Muztagh Ata lies just south of Kongur Tagh, the highest peak of this somewhat isolated range that is separated from the main chain of the Kunlun by the large Yarkand River valley, and thus generally included in the "Eastern Pamirs". Not far to the north and east of this group are the lowlands of the Tarim Basin and the Taklamakan Desert. The Karakoram Highway passes very close to both peaks as well as Karakul Lake, from which the mountain is conveniently viewed. The closest city is to the mountain is Tashkurgan, the westernmost town in China and very close to the border with Tajikistan and Pakistan.

==History==
According to Michael Witzel:
the Ṛgveda mentions the mountain Mūjavant (“Having Mūja”), from where the best soma comes. A Muža tribe is also found in the Avesta in an eastern area that has Vedic-like names. The name seems to survive as the impressive 7,549-meter-high Muzh Tagh Ata Mountain in the Uyghur and Sariqoli (Saka) lands of southwestern Xinjiang.

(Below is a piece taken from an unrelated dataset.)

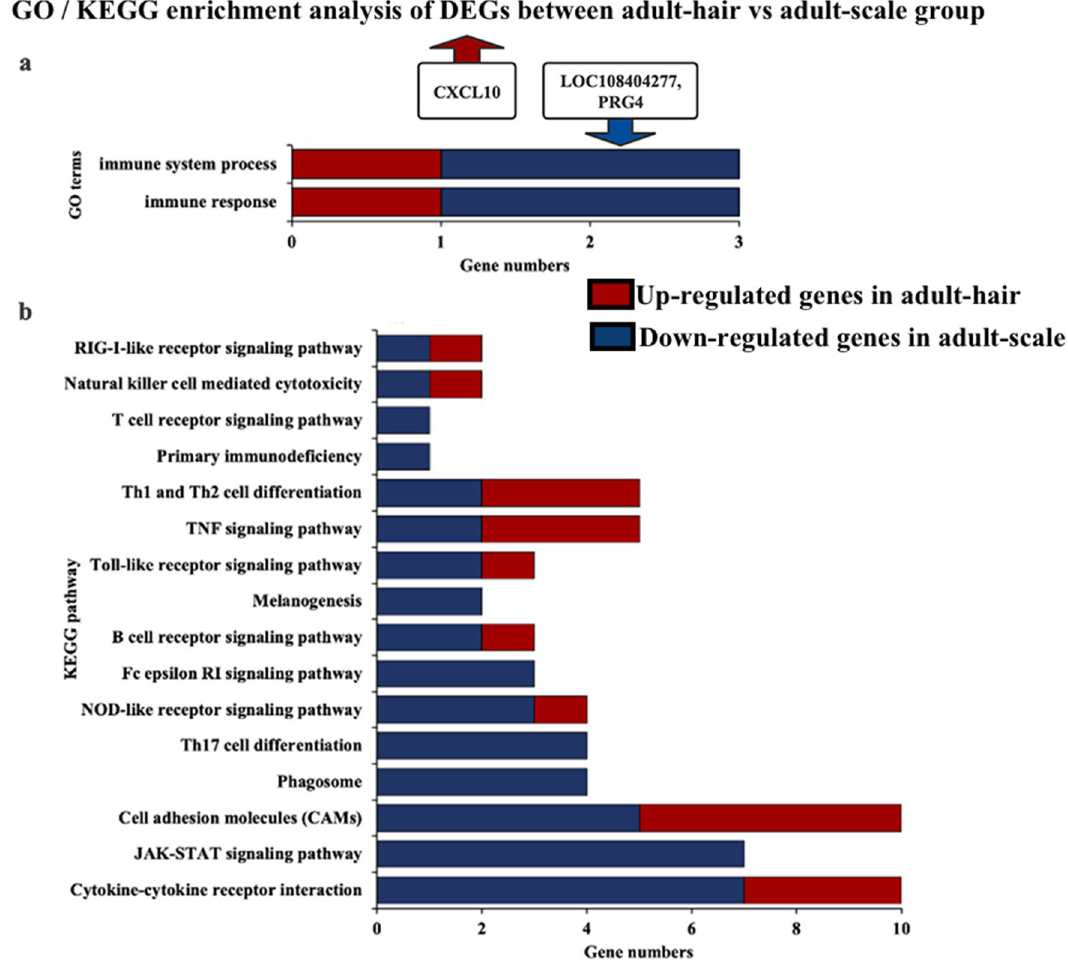
Figure 8. GO and KEGG enrichment analysis of DEGs related to immunity between hair-type and spine-type tissue. ( a ) GO terms related to immunity DEGs between adult-hair vs adult-scale group in GO enrichment; ( b ) KEGG signalling pathways related to immunity with DEGs between adult-hair vs adult-scale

The Swedish explorer and geographer Sven Hedin made the first recorded attempt to climb Muztagh Ata, in 1894. On his first expedition in 1900 Aurel Stein reached the summit while crossing the Karakorum Pass. Additional attempts were made in 1900, 1904 and 1947, the last by the team of Eric Shipton and Bill Tilman who came very close to the summit but were turned back due to cold and deep snow.

The first ascent of the peak was in 1956 by a large party of Chinese and Soviet climbers which included Liu Lianman and Xu Jing from China and, from the Soviet Union, Kirill Kuzmin and the expedition leader Evgeny Andrianovich Beletsky. They ascended via the west ridge, which is now the standard route.

Since the first ascent, many ascents of Muztagh Ata have been made. In 1980, a party led by Ned Gillette made a ski ascent/descent of the standard route, the first ski ascent of a mountain over 7500 m. An ascent of the much harder south-east ridge was made in 2000 and repeated in 2006. A secondary route at the west side of the mountain was first climbed in the summer of 2005. In 2011, the Swedish climber Anneli Wester camped on the summit overnight after climbing the mountain solo and alpine style. In 2013, Aron Ralston, the man who amputated his own arm during a hiking accident in 2003, made the summit without his compatriot Michael Ash, who sustained a lung injury and was forced to return to base camp.